Data masking is an important component of building any test bed of data—especially when data is copied from production. To comply with pertinent regulations, all PII must be masked or changed, and, if it is changed, it should look plausible and work the same as the data it is masking. Think about what this means:
- Referential constraints must be maintained. If primary or foreign keys change—and they may have to if you can figure out the original data using the key—the data must be changed the same way in both the parent and child tables.
- Unique constraints must be enforced. If a column, or group of columns, is supposed to be unique, then the masked version of the data must also be unique.
- The masked data must conform to the same validity checks that are used on the actual data. For example, a random number will not pass a credit card number check. The same is true of the Social Insurance number in Canada and the Social Security number in the U.S., too (although both have different rules).
- And do not forget about related data. For example, city, state, and ZIP code values are correlated, meaning that a specific ZIP code aligns with a specific city and state. As such, the masked values should conform to the rules.

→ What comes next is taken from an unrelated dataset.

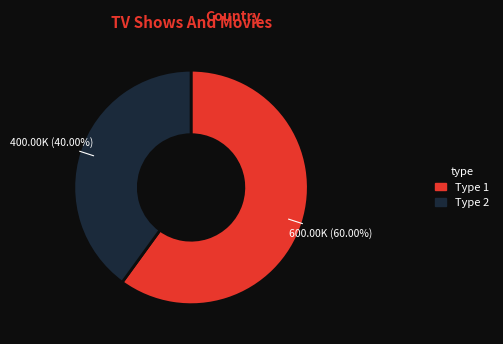

Is there a majority slice in this chart?

Yes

A reliable method of automating the process of data masking that understands these issues and solves them is clearly needed—and this typically requires a tool to implement properly.
Novices sometimes look at the problem and think it should be easy to mask or obfuscate data, but to do it properly is a tall task. For example, it is a best practice for a good data masking tool to always generate the same result value for an input value. In other words, if my name (Craig Mullins) is masked to (Ted Jacoby) in one table, it should be masked to that same name every time it exists in the database.

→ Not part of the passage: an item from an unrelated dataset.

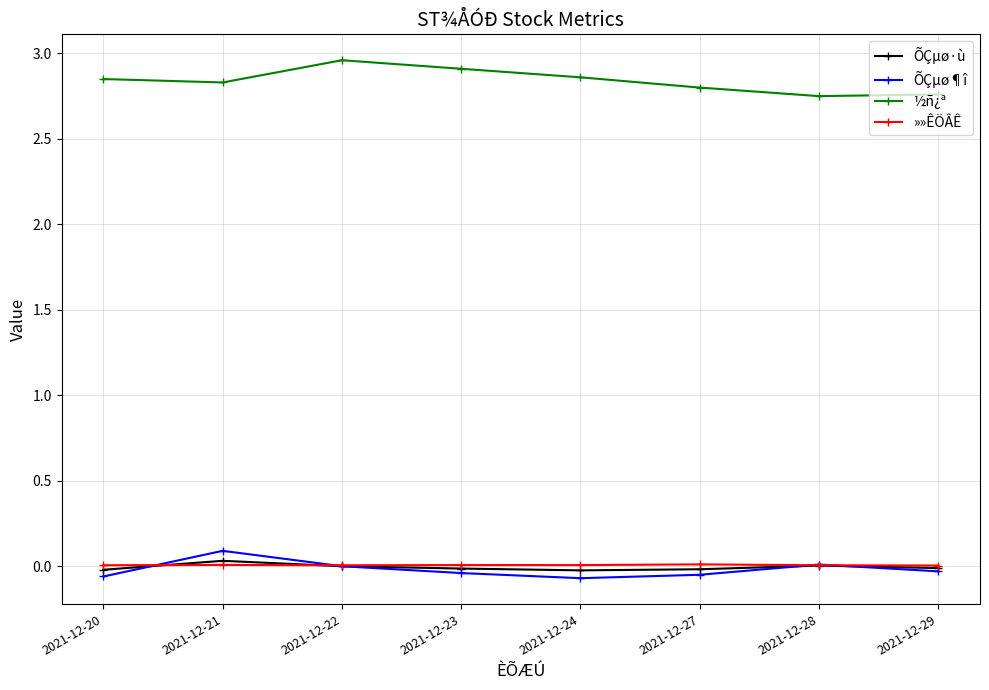

How many interior local peaks does the ½ñ¿ª series have?

1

Many data masking tools use hashing functions and lookup tables to accomplish this. The hashing function must be non-invertible so the process cannot be easily reversed, and the lookup tables need to be thorough, protected, and available for any language to be used.
Some database management systems offer basic data masking capabilities, so you should always investigate the native masking functionality before embarking on using a tool. But most DBMS functionality will be limited, such as just a way of displaying a different value based on a rule for a specific column.
In-depth data masking is applied using a set of rules that indicate which columns of which tables should be masked. It should be possible to build rules based on wild carding (such as all tables beginning with FIN or ending with XX).
Masking while copying data is generally most useful when copying data from a production environment into a test or QA system, but sometimes you may need to mask data in-place for an existing set of tables without making another copy.
The Goal
The goal should be to mask your data such that it works just as the actual production data but does not contain any actual data values (or any processing artifacts that make it possible to infer information about the actual data). Masked data is protected data, and with the continuing growth of data breaches, protecting your data should be a top priority.